While a rate cut by the US Federal Reserve later this year may not be good news for the dollar, certain Asian currencies could profit.
A nation’s currency gains value when interest rates rise, drawing in foreign capital and boosting demand for the national currency. In general, emerging markets benefit from a weaker US currency, which is frequently the case when the Fed lowers interest rates outside of an economic crisis.
Since the Fed adopted a more dovish posture in December, rate reduction by summer are now priced in by the markets. The first 25 basis point rate decrease in 2024 might take place as early as June, according to the CME FedWatch tool.
Following its January meeting, the Fed decided to maintain its benchmark borrowing rate in the range of 5.5% to 5.25%.

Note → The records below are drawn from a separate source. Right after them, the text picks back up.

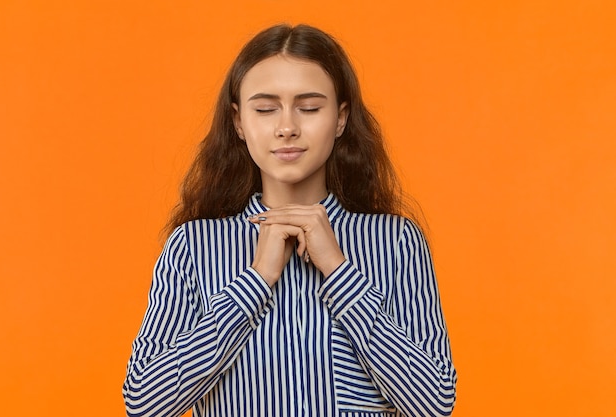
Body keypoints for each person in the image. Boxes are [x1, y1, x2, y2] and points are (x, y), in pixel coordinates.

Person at [123, 24, 457, 417]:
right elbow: (144, 401)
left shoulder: (396, 242)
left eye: (310, 107)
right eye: (265, 109)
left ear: (340, 118)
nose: (287, 128)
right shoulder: (193, 247)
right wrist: (256, 282)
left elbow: (434, 404)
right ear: (238, 123)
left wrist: (338, 271)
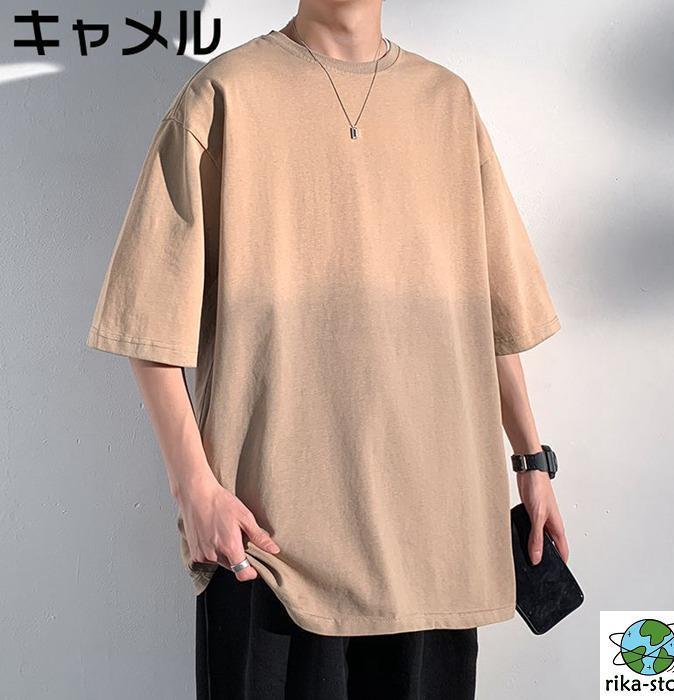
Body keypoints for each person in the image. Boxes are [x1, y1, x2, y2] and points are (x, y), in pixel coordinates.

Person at [86, 1, 570, 697]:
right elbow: (148, 320)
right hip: (272, 549)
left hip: (433, 544)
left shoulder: (447, 103)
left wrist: (531, 462)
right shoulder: (225, 95)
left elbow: (490, 311)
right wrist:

Experts predicted that the Fed’s relaxation of monetary policy would help currencies like the Indian rupee, the Korean won, and the Chinese yuan.
Yuan can’t sink any lower
China has endured a barrage of depressing news stories that have undermined investor confidence. However, yuan pessimism has been curbed by hopes that the government would not permit the trade-dependent country’s currency to drop below a specific threshold.
Arun Bharath, chief investment officer at Bel Air Investment Advisors, says China is likely to carry on with its past attempts to stabilise the yuan versus the dollar.
“While the exchange rate has weakened to a 7 handle on the USD/CNY rate, reflecting a weaker economic situation in China, further weakening is unlikely as policymakers start to be more aggressive in fiscal stimulus, credit growth, and propping up property values,” Bharath said.
The exchange rate of the Chinese yuan will probably stay in “a narrow band around the current exchange rate of 7.10,” he predicted.
China maintains stringent control over the onshore yuan, in contrast to other major currencies like the US dollar and the Japanese yen, which have freely fluctuating exchange rates. The currency is fixed to the US dollar using a mechanism known as the “daily midpoint fix,” which is based on quotes from interbank dealers and the yuan’s previous closing level.
The onshore yuan fell to a 16-year low of 7.2981 against the US dollar last year.
The yield differences between the two biggest economies in the world would probably close by the summer if the Fed begins reducing rates, which would also take some of the pressure off the Chinese yuan.
Bonds can be compared using yield differentials, which show variations in yield.
The People’s Bank of China is a major player in currency management, which it can accomplish through regulatory channels, daily fixing, liquidity controls, and ordering state banks to step in, according to Simon Harvey, head of FX analysis at Monex.
Since it is uncertain how much money is in China’s foreign exchange reserves overall, the last technique is the most opaque.
Rupee rising
Carry trades, in which traders borrow low-yielding currencies like the US dollar to purchase high-yielding assets like bonds, may be advantageous for the Indian rupee this year.
“A lot of carry trade against other currencies like the yen or the euro but once interest rates fall in the U.S., we will see the interest rate differential widen to allow carry trade to happen. So those are also positive for the Indian currency,” said Anindya Banerjee, vice president of currency and derivatives research at Kotak Securities.
In anticipation that the Reserve Bank of India may relax monetary policy more gradually than other central banks, the rupee may also appreciate.
The RBI would “always significantly lag the Fed” in rate cuts, according to Banerjee, because “India did not have the same inflation problem which Europe or America had.” The rate cut speed will be “far slower” than the Fed.
“The reason is simple, because fiscal policy is firing on all cylinders, the economy’s doing very well and they don’t want any overheating at this point in time,” Banerjee said.
In the past three months, the rupee has appreciated to a level of 82.82 against the US dollar. In 2023, the currency fell by 0.6% versus the US dollar, a far lesser amount than the 11% drop in the previous year.
Take the pressure off Korea’s victory
After three years of pressure, the won will see some relief in 2024 thanks to better economic outlooks and more lenient Fed policies.
“As a low yielding and highly cyclical currency, we think the Korean won stands to be one of the major beneficiaries of the Fed’s easing cycle in the second half of the year as lower U.S. rates will not only reduce pressure on KRW through the rates channel but will also lead to an uptick in the global growth outlook,” Monex’s Harvey said.
However, Harvey stated that the size of the Fed’s cutbacks will also affect the winners’ earnings. If the easing cycle is deep, the currency may rise as much as 10%, he projected, or as little as 3% if it turns out to be shallow.
The economic outlook for South Korea is also anticipated to improve this year. In contrast to the 1.4% growth of the previous year, the International Monetary Fund forecast 2.3% growth in 2024 and 2025.